Pathologic complete response (pCR) to dual human epidermal growth factor 2 (HER2)-targeted therapy was not significantly higher than single HER2 targeting, according to a study of 305 women with stage II to III HER2-positive breast cancer. Patients were randomly assigned to receive either paclitaxel plus trastuzumab alone (TH) or with lapatinib added (THL). Researchers found:

• pCR rate was 56% with THL and 46% with TH.

• Dual therapy showed no effect in the hormone receptor-positive subset, but a significant increase in pCR among the hormone receptor-negative subset.

• Tumors were molecularly heterogeneous by gene expression analysis using mRNA sequencing.

• pCR rates differed significantly by intrinsic subtype (HER2 enriched, 70%; luminal A, 34%; luminal B, 36%).

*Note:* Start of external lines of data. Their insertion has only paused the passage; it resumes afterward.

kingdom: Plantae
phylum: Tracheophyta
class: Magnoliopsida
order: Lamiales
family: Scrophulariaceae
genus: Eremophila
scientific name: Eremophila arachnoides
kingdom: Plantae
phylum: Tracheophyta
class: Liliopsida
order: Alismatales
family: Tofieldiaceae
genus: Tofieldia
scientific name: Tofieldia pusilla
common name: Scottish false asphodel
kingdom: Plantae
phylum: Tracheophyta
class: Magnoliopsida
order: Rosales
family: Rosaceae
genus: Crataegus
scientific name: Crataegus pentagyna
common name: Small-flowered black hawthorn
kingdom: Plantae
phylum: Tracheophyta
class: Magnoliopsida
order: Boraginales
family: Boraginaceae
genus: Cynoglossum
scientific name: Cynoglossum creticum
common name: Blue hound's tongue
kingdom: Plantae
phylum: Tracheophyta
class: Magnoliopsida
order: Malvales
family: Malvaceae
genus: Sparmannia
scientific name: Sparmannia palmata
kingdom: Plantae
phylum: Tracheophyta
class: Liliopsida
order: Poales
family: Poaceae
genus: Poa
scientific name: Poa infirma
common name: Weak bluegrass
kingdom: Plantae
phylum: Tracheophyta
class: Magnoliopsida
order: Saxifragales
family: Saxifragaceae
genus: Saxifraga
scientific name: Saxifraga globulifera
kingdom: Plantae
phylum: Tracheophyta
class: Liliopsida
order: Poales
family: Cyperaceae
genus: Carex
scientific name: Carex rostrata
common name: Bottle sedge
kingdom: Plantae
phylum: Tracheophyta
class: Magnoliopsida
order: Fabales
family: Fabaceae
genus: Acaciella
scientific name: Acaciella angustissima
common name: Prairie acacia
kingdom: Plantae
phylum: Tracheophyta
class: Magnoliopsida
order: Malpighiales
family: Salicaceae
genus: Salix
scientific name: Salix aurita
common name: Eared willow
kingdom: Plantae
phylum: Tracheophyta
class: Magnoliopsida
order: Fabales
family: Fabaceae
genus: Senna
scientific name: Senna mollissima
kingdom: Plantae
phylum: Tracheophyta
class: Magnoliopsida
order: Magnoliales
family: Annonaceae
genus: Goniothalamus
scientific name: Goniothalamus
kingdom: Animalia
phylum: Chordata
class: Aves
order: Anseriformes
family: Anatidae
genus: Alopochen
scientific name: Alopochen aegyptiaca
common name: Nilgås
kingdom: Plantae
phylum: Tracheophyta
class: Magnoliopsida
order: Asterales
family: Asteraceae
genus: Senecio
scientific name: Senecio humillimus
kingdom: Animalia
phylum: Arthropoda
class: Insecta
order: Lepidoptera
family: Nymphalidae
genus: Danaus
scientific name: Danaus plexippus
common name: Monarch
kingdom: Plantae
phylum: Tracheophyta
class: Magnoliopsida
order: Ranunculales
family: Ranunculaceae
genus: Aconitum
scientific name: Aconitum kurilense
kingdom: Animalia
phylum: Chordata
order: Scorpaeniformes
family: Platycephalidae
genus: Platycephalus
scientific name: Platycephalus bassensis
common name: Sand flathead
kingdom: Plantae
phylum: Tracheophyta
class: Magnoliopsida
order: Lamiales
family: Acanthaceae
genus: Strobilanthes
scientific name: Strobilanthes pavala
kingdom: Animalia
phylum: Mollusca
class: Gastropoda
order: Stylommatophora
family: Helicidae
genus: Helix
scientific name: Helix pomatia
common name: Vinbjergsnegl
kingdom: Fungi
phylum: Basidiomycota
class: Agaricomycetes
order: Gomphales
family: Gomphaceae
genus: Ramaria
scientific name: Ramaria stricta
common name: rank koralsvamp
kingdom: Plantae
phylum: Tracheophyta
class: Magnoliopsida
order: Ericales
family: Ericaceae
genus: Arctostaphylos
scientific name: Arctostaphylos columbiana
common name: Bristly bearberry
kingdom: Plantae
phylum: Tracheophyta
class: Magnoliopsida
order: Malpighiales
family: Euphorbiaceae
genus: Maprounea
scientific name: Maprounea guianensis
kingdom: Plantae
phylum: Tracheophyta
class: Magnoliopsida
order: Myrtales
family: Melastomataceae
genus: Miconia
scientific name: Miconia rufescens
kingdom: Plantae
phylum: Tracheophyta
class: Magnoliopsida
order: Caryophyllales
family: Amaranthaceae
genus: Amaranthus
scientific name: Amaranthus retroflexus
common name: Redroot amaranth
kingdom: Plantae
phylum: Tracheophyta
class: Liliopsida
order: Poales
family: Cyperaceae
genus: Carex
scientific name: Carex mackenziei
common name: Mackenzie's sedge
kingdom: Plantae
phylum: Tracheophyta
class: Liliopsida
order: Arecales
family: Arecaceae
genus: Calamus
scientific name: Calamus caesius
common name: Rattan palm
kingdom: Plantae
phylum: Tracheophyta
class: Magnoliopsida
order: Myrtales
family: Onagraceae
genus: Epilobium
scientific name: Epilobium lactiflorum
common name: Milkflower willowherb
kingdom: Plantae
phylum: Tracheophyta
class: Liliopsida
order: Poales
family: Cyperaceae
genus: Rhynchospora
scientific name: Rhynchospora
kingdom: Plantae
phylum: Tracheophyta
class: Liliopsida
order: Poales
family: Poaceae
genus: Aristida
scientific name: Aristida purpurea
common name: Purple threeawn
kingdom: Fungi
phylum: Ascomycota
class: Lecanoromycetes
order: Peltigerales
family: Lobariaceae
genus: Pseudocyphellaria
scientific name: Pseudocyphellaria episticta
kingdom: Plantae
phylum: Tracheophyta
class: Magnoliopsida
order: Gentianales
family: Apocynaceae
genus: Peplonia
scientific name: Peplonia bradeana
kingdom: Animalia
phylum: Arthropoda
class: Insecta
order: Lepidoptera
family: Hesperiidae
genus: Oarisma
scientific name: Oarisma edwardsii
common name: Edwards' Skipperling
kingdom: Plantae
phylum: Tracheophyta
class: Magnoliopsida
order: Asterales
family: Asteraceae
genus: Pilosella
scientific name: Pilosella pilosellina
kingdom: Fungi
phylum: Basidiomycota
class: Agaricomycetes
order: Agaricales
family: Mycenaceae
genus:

• In multivariable analysis, treatment arm, intrinsic subtype, HER2 amplicon gene expression, p53 mutation signature, and immune cell signature were all independently associated with pCR.

Citation: Carey LA, Berry DA, Cirrincione CT, et al. Molecular heterogeneity and response to neoadjuvant human epidermal growth factor receptor 2 targeting in CALGB 40601, a randomized phase III trial of paclitaxel plus trastuzumab with or without lapatinib. [Published online ahead of print November 2, 2015]. J Clin Oncol. doi: 10.1200/JCO.2015.62.1268.